** Provided records follows **

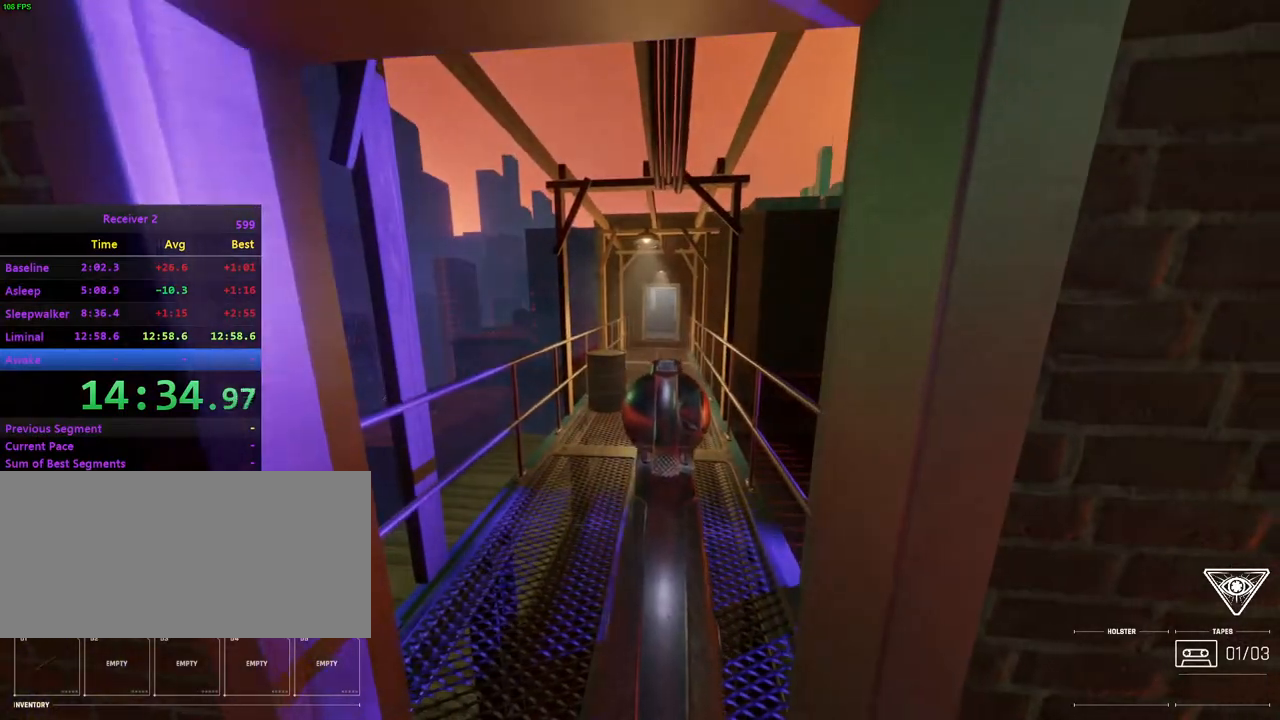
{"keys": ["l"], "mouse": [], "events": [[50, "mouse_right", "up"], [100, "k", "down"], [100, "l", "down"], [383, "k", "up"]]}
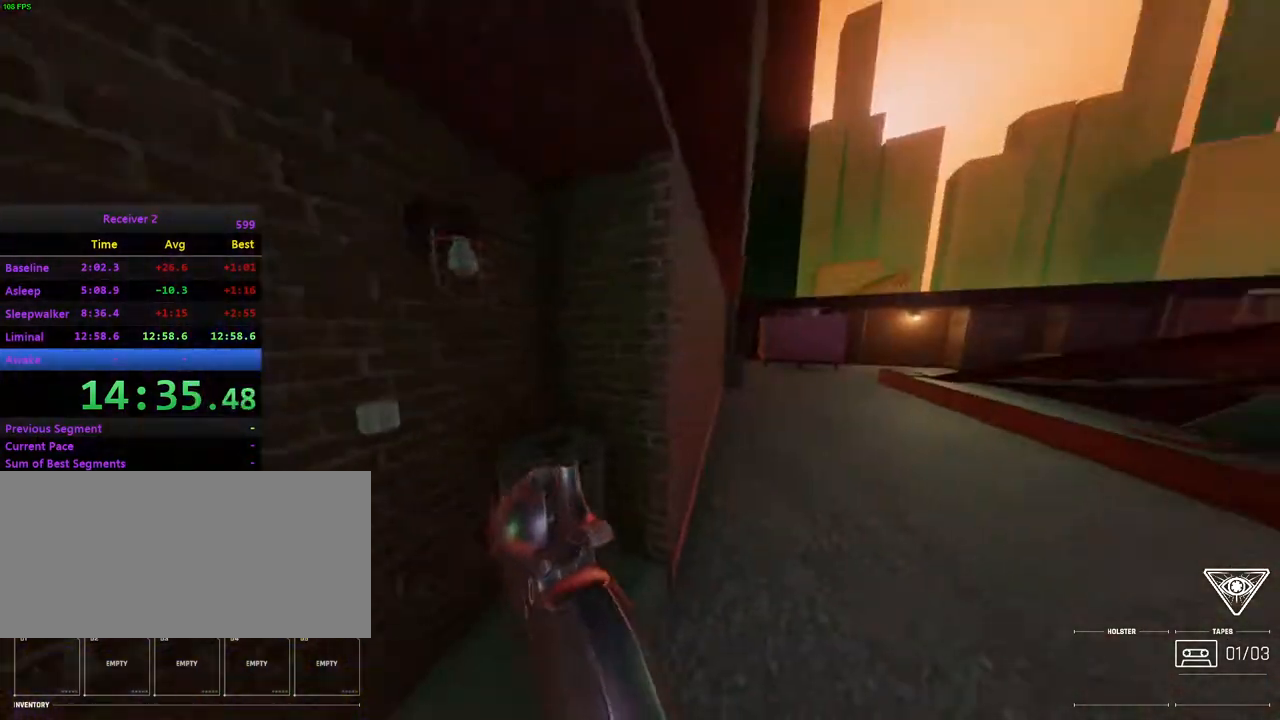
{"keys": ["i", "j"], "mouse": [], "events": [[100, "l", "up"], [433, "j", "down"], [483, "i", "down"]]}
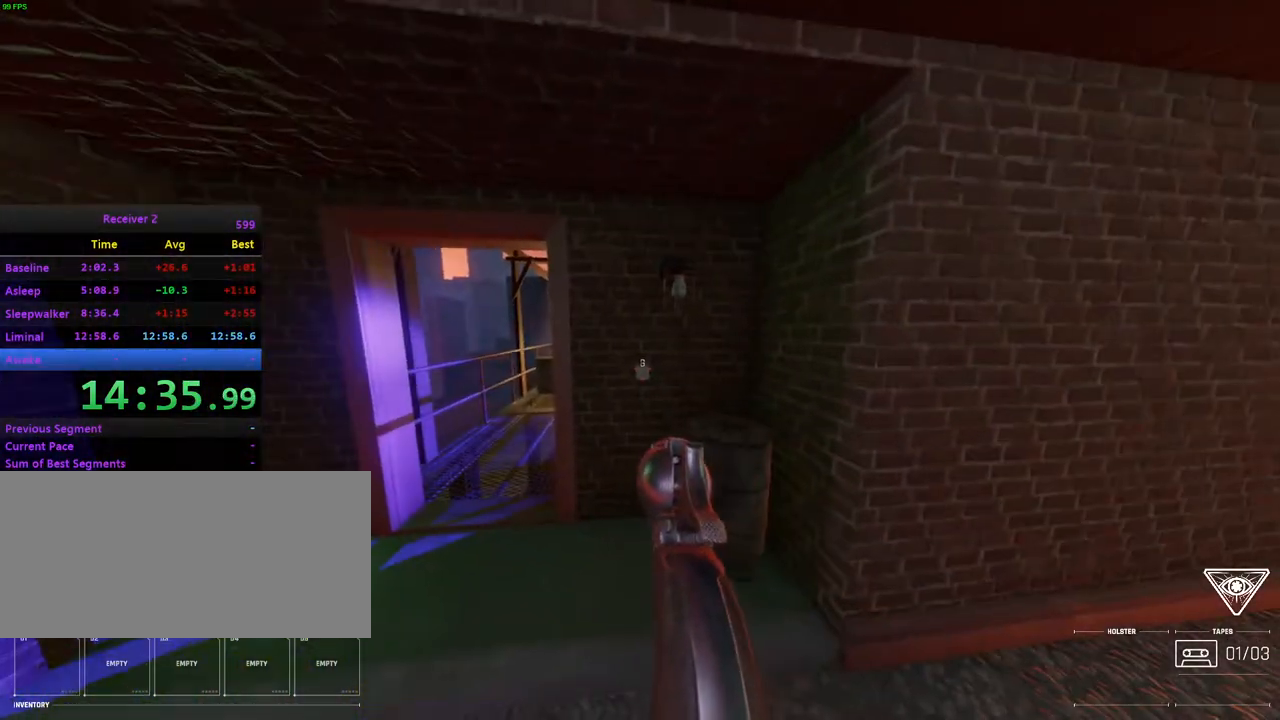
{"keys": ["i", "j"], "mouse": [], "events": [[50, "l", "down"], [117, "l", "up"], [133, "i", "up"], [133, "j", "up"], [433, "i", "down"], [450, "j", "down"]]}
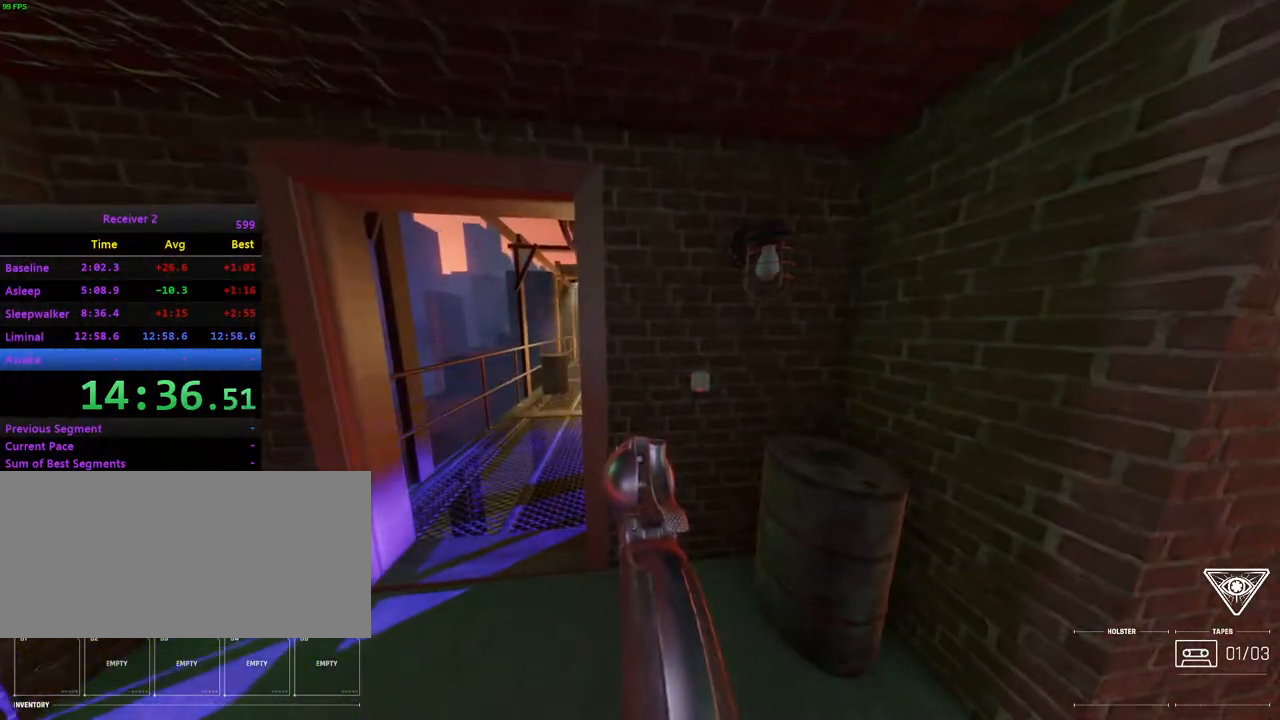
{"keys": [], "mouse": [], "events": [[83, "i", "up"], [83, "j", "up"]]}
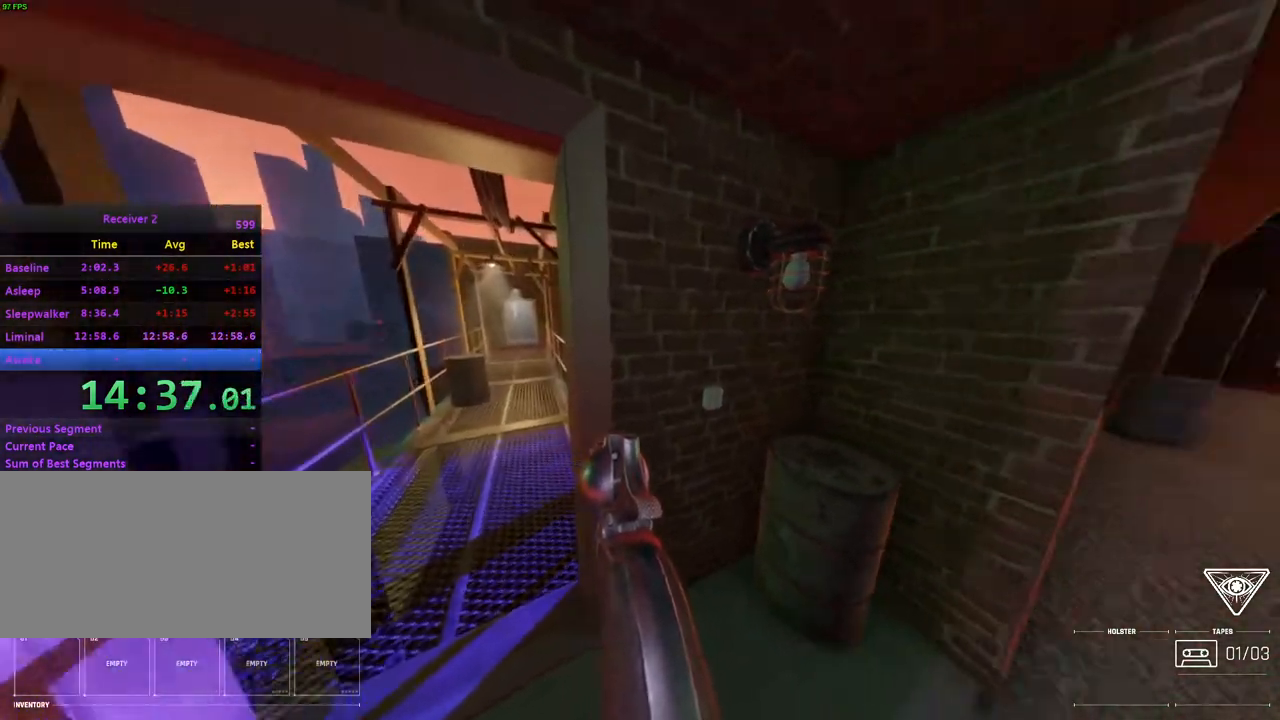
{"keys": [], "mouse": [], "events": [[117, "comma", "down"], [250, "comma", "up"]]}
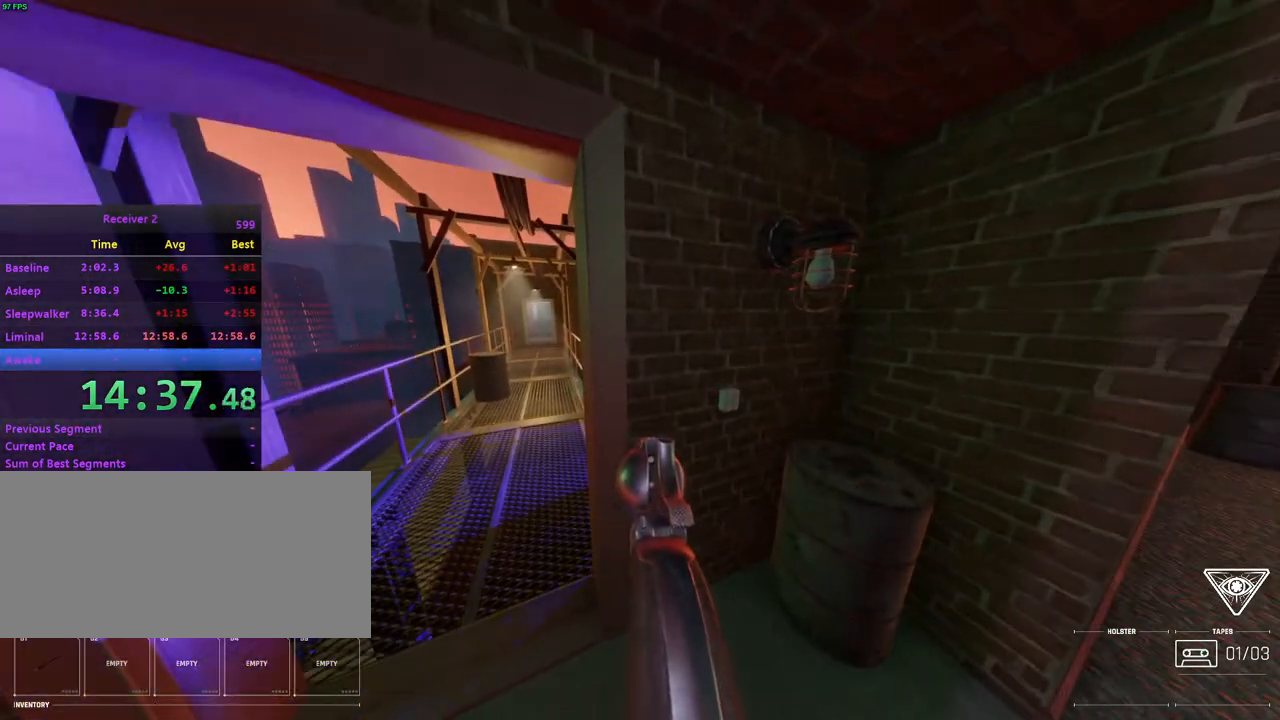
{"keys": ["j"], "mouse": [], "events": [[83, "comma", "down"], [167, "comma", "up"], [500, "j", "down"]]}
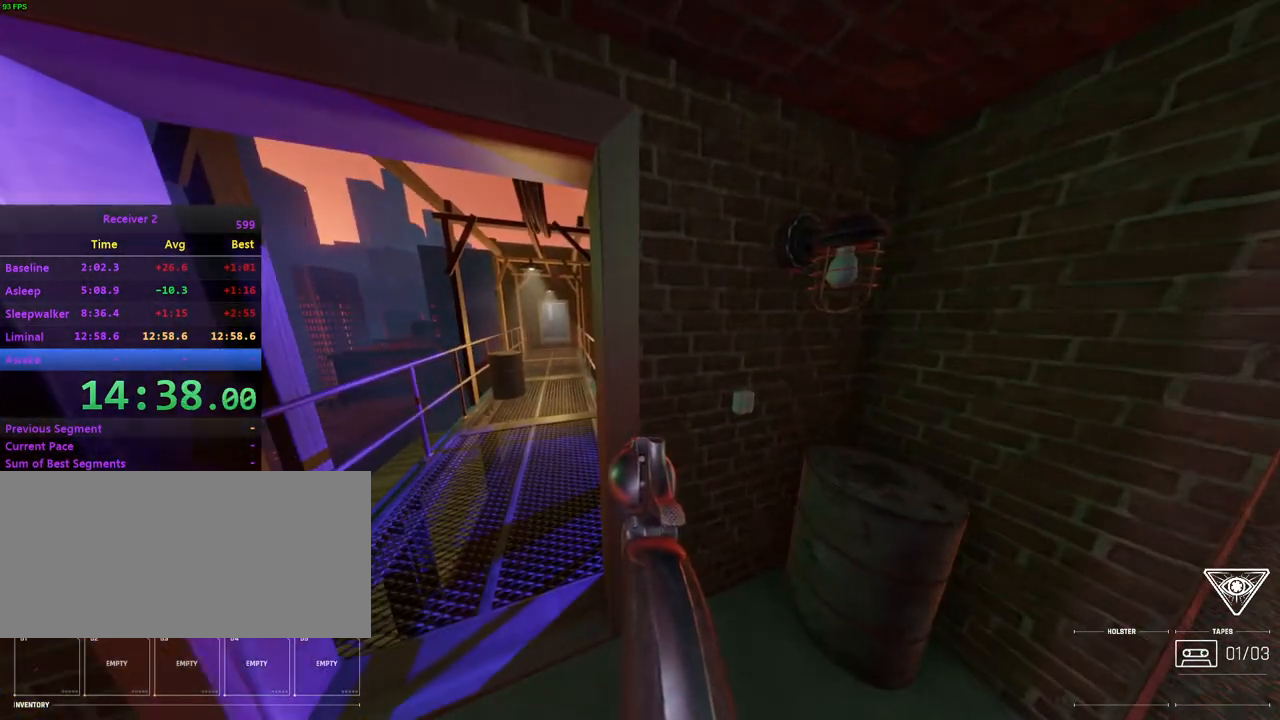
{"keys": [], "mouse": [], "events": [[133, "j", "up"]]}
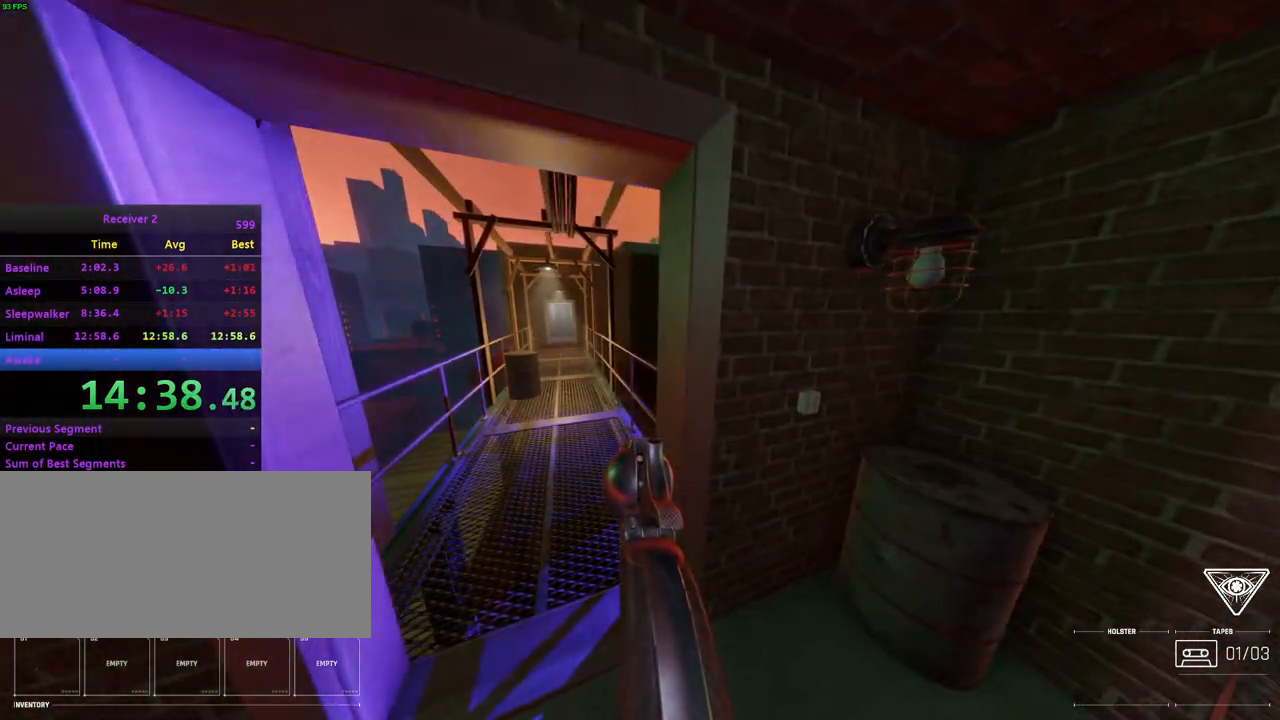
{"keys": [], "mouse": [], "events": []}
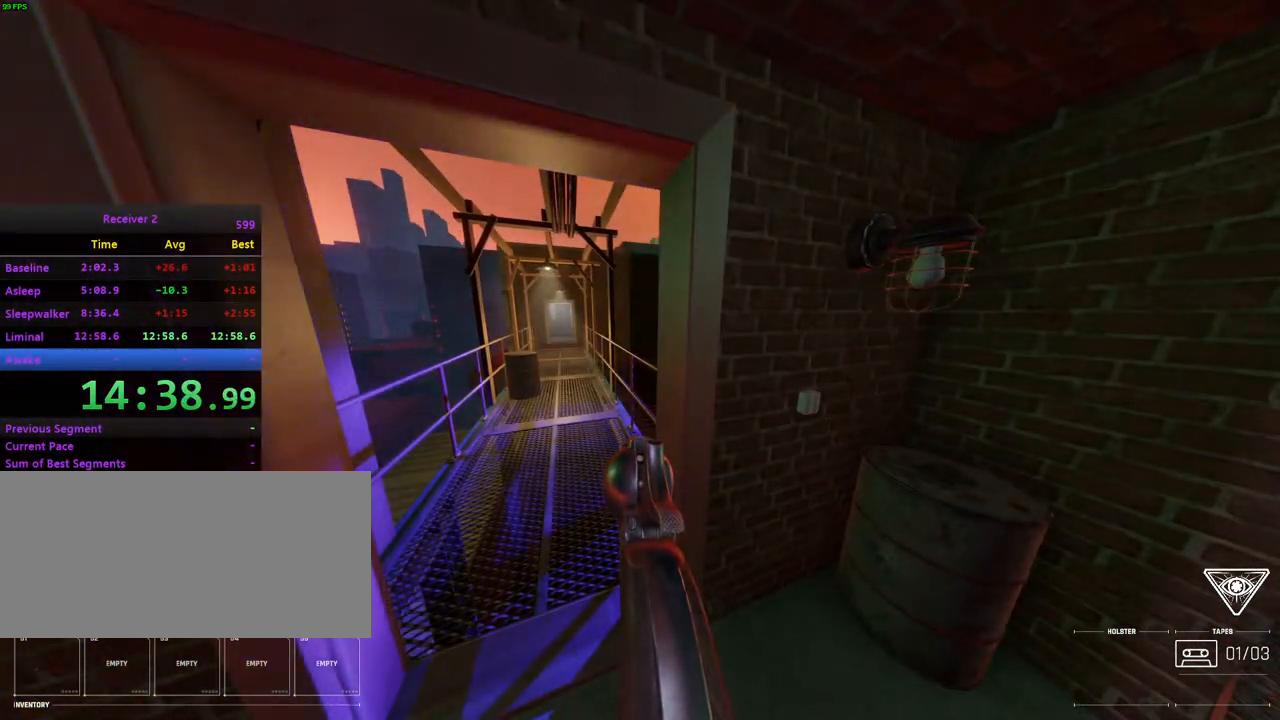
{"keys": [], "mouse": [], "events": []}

** End of Provided records **

Present each line from the listing that holds the string "down".

Expected answer.
{"keys": ["l"], "mouse": [], "events": [[50, "mouse_right", "up"], [100, "k", "down"], [100, "l", "down"], [383, "k", "up"]]}
{"keys": ["i", "j"], "mouse": [], "events": [[100, "l", "up"], [433, "j", "down"], [483, "i", "down"]]}
{"keys": ["i", "j"], "mouse": [], "events": [[50, "l", "down"], [117, "l", "up"], [133, "i", "up"], [133, "j", "up"], [433, "i", "down"], [450, "j", "down"]]}
{"keys": [], "mouse": [], "events": [[117, "comma", "down"], [250, "comma", "up"]]}
{"keys": ["j"], "mouse": [], "events": [[83, "comma", "down"], [167, "comma", "up"], [500, "j", "down"]]}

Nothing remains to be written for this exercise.